The image area is 10″ high x 17-1/2″ wide on an untrimmed 13″ x 19″ sheet. The unframed prints are on heavyweight (310g) mould-made William Turner stock, a natural white, 100% rag paper with a fine toothy surface manufactured by Hahnemühle, who are renowned for premium-grade archival papers. The edition was produced using Epson UltraChrome K3 Pigment Ink Technology, offering crisp resolution and assuring excellent longevity and durability.

Due to the fine art print’s higher-resolution process, as well as superior paper, inks, and quality control, the print resolution appears brighter, crisper, and more vibrant than the online image. Online appearance may vary slightly depending on your monitor settings.

Jim-Flora-1950s-photo-bioJim Flora, United States Of America, (1914 Bellefontaine, Ohio - 1998 Rowayton, Connecticut)

James (Jim) Flora is best-known for his wild jazz and classical album covers for Columbia Records (late 1940s) and RCA Victor (1950s). He authored and illustrated 17 popular children's books and flourished for decades as a magazine illustrator. At the time, few knew that Flora was also a prolific fine artist with a devilish sense of humor and a flair for juxtaposing playfulness, absurdity and violence. Cute — and deadly.

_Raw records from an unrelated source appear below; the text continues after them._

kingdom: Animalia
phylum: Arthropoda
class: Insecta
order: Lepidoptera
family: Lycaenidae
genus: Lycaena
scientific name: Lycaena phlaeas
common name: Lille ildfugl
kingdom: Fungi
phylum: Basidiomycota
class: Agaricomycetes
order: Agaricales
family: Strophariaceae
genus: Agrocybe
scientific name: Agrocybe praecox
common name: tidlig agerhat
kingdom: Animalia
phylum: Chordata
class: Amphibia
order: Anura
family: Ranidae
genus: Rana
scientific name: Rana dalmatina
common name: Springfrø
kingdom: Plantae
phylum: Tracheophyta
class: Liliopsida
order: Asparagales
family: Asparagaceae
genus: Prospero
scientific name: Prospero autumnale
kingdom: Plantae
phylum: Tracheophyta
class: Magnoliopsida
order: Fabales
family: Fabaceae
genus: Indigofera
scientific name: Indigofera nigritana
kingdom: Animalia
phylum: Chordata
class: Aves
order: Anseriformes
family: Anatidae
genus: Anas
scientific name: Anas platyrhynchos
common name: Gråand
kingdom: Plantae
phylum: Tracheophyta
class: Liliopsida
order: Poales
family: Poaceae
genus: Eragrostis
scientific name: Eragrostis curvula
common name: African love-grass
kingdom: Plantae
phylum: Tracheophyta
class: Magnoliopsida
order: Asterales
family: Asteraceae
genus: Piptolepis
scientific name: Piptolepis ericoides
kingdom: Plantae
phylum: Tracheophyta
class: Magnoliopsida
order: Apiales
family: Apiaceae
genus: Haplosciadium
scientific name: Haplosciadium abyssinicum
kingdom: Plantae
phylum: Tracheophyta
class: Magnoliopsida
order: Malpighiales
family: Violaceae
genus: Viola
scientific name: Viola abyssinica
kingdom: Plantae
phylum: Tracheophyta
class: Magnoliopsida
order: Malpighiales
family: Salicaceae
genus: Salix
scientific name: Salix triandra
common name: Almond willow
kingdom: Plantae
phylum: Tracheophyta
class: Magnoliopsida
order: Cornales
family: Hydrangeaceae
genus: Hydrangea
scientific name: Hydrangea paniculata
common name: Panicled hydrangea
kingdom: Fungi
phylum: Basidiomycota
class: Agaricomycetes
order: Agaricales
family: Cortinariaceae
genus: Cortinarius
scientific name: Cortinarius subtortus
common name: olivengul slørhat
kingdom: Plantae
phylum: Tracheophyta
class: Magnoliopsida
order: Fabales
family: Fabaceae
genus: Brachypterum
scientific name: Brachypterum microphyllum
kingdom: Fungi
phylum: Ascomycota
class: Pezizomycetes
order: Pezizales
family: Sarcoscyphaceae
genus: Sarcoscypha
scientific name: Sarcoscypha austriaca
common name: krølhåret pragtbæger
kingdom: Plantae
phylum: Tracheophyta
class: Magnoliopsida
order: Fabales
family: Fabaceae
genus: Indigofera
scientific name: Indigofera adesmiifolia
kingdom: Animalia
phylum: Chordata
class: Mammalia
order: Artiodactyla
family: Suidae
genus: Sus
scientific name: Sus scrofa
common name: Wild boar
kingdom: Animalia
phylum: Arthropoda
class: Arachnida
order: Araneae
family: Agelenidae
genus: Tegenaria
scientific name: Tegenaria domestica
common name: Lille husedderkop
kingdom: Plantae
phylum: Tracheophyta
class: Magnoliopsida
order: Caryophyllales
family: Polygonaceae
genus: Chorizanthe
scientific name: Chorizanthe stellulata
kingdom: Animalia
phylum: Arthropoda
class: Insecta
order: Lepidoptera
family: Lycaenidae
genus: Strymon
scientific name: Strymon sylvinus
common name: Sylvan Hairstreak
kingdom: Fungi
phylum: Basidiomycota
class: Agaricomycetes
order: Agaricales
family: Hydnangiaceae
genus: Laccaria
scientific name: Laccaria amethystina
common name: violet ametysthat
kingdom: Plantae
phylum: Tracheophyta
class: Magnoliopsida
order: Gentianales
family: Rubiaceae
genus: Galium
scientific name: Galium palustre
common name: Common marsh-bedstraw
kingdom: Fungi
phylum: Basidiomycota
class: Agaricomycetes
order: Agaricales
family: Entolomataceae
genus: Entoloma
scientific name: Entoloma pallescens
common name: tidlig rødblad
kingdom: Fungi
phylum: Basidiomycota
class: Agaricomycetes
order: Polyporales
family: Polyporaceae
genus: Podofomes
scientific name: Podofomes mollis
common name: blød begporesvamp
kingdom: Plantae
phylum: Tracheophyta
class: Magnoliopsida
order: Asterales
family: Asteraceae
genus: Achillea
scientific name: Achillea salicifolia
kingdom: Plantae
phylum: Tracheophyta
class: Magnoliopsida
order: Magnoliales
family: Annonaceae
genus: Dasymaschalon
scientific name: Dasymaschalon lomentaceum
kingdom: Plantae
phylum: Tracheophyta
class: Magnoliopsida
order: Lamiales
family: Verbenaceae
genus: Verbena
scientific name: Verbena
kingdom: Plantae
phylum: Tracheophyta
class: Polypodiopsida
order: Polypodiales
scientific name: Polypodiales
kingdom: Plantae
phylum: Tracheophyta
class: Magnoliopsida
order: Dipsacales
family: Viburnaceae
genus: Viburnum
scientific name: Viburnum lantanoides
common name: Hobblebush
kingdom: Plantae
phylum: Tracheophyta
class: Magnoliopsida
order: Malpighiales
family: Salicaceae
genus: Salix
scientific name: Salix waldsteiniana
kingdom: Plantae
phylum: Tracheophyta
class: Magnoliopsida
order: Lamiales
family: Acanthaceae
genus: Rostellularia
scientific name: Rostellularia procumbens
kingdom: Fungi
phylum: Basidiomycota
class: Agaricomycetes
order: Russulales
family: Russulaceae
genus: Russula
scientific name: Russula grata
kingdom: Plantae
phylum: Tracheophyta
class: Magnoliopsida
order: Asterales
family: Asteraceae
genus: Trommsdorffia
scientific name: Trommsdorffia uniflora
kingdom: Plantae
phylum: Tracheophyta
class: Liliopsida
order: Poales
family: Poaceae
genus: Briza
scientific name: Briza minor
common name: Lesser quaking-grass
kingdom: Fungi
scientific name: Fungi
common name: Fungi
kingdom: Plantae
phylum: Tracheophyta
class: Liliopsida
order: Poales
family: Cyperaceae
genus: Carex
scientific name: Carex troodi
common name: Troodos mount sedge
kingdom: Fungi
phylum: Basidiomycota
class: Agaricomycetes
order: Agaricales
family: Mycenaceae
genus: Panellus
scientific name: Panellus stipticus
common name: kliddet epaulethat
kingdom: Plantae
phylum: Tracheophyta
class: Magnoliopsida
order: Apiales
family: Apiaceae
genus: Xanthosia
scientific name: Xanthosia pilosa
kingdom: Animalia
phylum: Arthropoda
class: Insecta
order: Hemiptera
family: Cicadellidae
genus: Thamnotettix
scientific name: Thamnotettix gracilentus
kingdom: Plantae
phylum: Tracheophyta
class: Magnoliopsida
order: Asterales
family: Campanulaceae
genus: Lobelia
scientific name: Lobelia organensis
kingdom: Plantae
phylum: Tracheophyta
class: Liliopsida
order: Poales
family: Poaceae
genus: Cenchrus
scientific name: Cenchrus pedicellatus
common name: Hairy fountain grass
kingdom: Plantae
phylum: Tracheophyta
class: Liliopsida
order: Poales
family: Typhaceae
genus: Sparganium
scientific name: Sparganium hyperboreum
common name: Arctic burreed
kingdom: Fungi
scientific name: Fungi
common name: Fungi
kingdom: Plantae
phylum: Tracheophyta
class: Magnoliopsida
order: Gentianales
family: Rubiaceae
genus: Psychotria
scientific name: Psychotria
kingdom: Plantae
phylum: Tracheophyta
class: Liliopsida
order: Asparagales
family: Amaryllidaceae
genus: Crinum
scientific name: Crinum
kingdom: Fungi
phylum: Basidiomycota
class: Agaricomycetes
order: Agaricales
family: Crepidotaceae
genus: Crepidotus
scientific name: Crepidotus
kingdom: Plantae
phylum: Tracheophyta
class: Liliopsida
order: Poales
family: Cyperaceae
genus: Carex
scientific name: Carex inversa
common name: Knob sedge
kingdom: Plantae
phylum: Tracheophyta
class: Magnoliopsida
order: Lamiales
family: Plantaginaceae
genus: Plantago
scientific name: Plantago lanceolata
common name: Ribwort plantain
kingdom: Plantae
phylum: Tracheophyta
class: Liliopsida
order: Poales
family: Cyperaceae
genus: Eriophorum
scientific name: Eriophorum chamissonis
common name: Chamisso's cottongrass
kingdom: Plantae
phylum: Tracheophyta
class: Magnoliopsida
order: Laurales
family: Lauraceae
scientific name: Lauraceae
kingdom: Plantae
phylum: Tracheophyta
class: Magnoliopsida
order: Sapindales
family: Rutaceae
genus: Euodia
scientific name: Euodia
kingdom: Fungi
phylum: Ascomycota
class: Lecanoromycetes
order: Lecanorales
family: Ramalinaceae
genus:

Flora's album covers pulsed with angular hepcats bearing funnel-tapered noses and shark-fin chins who fingered cockeyed pianos and honked lollipop-hued horns. Yet this childlike exuberance was subverted by a tinge of the diabolic. Flora wreaked havoc with the laws of physics, conjuring flying musicians, levitating instruments, and wobbly dimensional perspectives. Taking liberties with human anatomy, he drew bonded bodies and misshapen heads, while inking ghoulish skin tints and grafting mutant appendages. He was not averse to pigmenting jazz legends Benny Goodman and Gene Krupa like bedspread patterns. On some Flora figures, three legs and five arms were standard equipment, with spare eyeballs optional. His fine art works reflect the same comic yet disturbing qualities.

Flora once said that all he wanted to do was "create a little piece of excitement." He overshot his goal with much of his work.

Born in Bellefontaine, Ohio, in 1914, James Flora was trained at the Art Academy of Cincinnati (1936-39). After struggling as a commercial freelancer, in 1942 he moved to Connecticut after accepting a job in the Columbia Records art department. One year later the label appointed him art director. Flora revolutionized the look of Columbia's ads and retail circulars with his wild cartoonish illustrations. He was promoted several times, and though no longer art director, he began illustrating jazz album covers for the label in 1947. However, his executive chores with the company meant less opportunity to create art. In 1950, Flora resigned and moved to Mexico with his family.

After 15 months of exotic life south of the border, during which he and his wife created a mountain of art, Flora returned to Connecticut in 1951. He embarked on a lengthy and prosperous career as a freelance commercial artist, children's book author/illustrator, and album cover designer for RCA Victor. Despite the demanding deadlines, Flora found time to indulge his fine art impulses. He painted, sketched, created woodcuts, and made relief prints at home and during travels. Even in retirement, and particularly during the decade before his death in July 1998, he created an enormous body of work. For more information about Jim Flora Chusid and Economon have published three anthologies of his art with Fantagraphics Books: The Sweetly Diabolic Art of Jim Flora, The Curiously Sinister Art of Jim Flora, and The High Fidelity Art of Jim Flora. La Fiambrera Art Gallery is proud to present James Flora’s mischievous art to public thru his fine art prints, serigraph prints, and woodcuts, by special arrangement with the Jim Flora Estate and co-archivists Irwin Chusid and Barbara Economon.